Contributing to Tavern¶
Tavern is an open source project and contributions are welcome — bug fixes, new features, rules corrections, world presets, documentation improvements, and new client integrations.
This guide covers what you need to know before contributing.
Before You Start¶
Read the Architecture Decision Records¶
All significant architecture decisions are documented in docs/adr/. Accepted ADRs are binding constraints — contributions that contradict an accepted ADR will be asked to either conform or include a superseding ADR with the pull request.
Start with ADR-0000 to understand the ADR process, then read the ADRs relevant to the area you want to contribute to.
Understand the Layer Boundary¶
Tavern's core architectural principle is the separation between the Rules Engine (backend/tavern/core/) and the Narrator (backend/tavern/dm/). The Rules Engine handles deterministic game mechanics. The Narrator handles Claude's narrative output. The dependency is one-directional: dm/ may import from core/, never the reverse.
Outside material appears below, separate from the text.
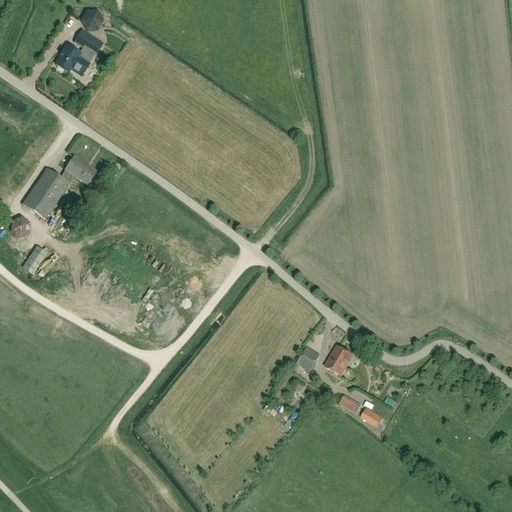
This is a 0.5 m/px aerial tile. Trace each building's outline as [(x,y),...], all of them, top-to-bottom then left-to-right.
[(104,22),(98,12),(86,11),(80,22),(86,32),(98,32),(104,22)] [(94,59),(103,45),(82,31),(73,44),(86,52),(85,53),(94,59)] [(106,46),(118,53),(124,43),(112,36),(106,46)] [(80,79),(89,65),(80,59),(82,56),(68,47),(56,67),(69,76),(71,73),(80,79)] [(44,222),(74,177),(87,186),(96,174),(73,158),(59,179),(46,170),(22,207),(44,222)] [(19,218),(10,223),(9,234),(19,240),(28,234),(29,224),(19,218)] [(55,228),(49,242),(63,247),(71,228),(62,225),(60,230),(55,228)] [(3,234),(0,238),(20,251),(23,246),(3,234)] [(37,250),(22,271),(31,278),(46,257),(37,250)] [(312,341),(309,350),(318,353),(321,344),(312,341)] [(341,377),(353,357),(337,348),(325,368),(341,377)] [(308,375),(320,357),(306,349),(296,365),(306,372),(305,373),(308,375)] [(386,372),(376,379),(381,387),(391,381),(386,372)] [(384,398),(381,405),(393,411),(396,403),(384,398)] [(338,408),(355,419),(361,410),(344,399),(338,408)] [(382,419),(367,410),(362,418),(377,427),(382,419)]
If you're unsure which layer a change belongs to, ask: "Is this a mechanical outcome or a narrative decision?" Mechanical → core/. Narrative → dm/.
Development Setup¶
Prerequisites¶
- Docker and Docker Compose
- Python 3.12+
- uv (Python dependency manager)
- Node.js 20+ and npm (for the web client)
Getting Started¶
git clone https://github.com/t11z/tavern
cd tavern
# Start the database
docker compose -f docker-compose.dev.yml up db -d
# Install Python dependencies
uv sync
# Run database migrations
alembic upgrade head
# Start the backend
uv run uvicorn backend.tavern.main:app --reload
# In a separate terminal — install and start the web client
cd frontend
npm install
npm run dev
Running Tests¶
# All tests
uv run pytest
# Rules Engine tests only
uv run pytest backend/tavern/tests/core/
# With coverage
uv run pytest --cov=backend/tavern/core
Linting and Formatting¶
# Python
uv run ruff check .
uv run ruff format .
uv run mypy backend/tavern/core/
# Frontend
cd frontend
npm run lint
npm run format
What to Contribute¶
Good First Contributions¶
- Rules Engine mechanics: Implement missing SRD mechanics (spells, conditions, class features). Every mechanic needs unit tests.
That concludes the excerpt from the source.